Large Hierarchies from Attractor Vacua

TL;DR

The paper proposes a mechanism within multi-vacua theories like String Theory that naturally explains the small Higgs mass hierarchy through an attractor landscape, avoiding the need for low-energy UV physics.

Contribution

It introduces a novel landscape-based approach where a discrete symmetry and heavy branes dynamically set the Higgs mass, providing a new solution to the Hierarchy Problem.

Findings

Vacua with small Higgs mass form an attractor in the landscape.

Heavy branes convert the Higgs mass into a dynamical variable.
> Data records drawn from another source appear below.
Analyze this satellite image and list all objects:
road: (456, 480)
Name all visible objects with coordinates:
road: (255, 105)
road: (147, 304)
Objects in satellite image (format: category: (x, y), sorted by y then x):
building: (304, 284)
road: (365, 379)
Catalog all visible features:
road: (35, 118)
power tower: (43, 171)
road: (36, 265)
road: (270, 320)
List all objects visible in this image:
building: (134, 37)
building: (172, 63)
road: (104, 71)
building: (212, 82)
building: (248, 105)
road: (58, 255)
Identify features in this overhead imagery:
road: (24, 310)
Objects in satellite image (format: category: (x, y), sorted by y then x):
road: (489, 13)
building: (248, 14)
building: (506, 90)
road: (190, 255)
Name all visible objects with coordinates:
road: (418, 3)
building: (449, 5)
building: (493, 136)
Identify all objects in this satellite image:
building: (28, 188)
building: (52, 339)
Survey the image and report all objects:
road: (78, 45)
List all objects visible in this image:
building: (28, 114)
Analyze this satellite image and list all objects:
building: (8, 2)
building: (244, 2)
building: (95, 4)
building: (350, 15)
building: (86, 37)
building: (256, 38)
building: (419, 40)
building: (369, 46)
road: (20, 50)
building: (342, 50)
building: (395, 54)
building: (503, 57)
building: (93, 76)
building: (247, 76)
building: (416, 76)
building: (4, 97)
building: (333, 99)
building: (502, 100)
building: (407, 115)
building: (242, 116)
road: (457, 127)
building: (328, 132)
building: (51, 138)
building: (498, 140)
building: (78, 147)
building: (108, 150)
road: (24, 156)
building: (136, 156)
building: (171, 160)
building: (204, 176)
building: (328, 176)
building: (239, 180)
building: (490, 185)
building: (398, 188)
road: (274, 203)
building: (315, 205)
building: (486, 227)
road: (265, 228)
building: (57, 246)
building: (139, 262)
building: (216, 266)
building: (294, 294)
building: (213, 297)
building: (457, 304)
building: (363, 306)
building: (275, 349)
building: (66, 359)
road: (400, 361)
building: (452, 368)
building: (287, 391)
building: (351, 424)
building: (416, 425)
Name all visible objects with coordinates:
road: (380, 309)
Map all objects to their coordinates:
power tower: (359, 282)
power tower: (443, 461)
The model predicts a small Higgs mass controlled by QCD scale and constrains quark Yukawa matrices.

Abstract

We discuss a mechanism through which the multi-vacua theories, such as String Theory, could solve the Hierarchy Problem, without any UV-regulating physics at low energies. Because of symmetry the number density of vacua with a certain hierarchically-small Higgs mass diverges, and is an attractor on the vacuum landscape.The hierarchy problem is solved in two steps. It is first promoted into a problem of the super-selection rule among the infinite number of vacua (analogous to theta-vacua in QCD), that are finely scanned by the Higgs mass. This rule is lifted by heavy branes, which effectively convert the Higgs mass into a dynamical variable. The key point is that a discrete "brane-charge-conjugation" symmetry guarantees that the fineness of the vacuum-scanning is set by the Higgs mass itself. On a resulting landscape in all, but a measure-zero set of vacua the Higgs mass has a common hierarchically-small value. In minimal models this value is controlled by the QCD scale and is of the right magnitude. Although in each particular vacuum there is no visible UV-regulating low energy physics, the realistic models are predictive. For example, we show that in the minimal case the "charge conjugation" symmetry is automatically a family symmetry, and imposes severe restrictions on quark Yukawa matrices.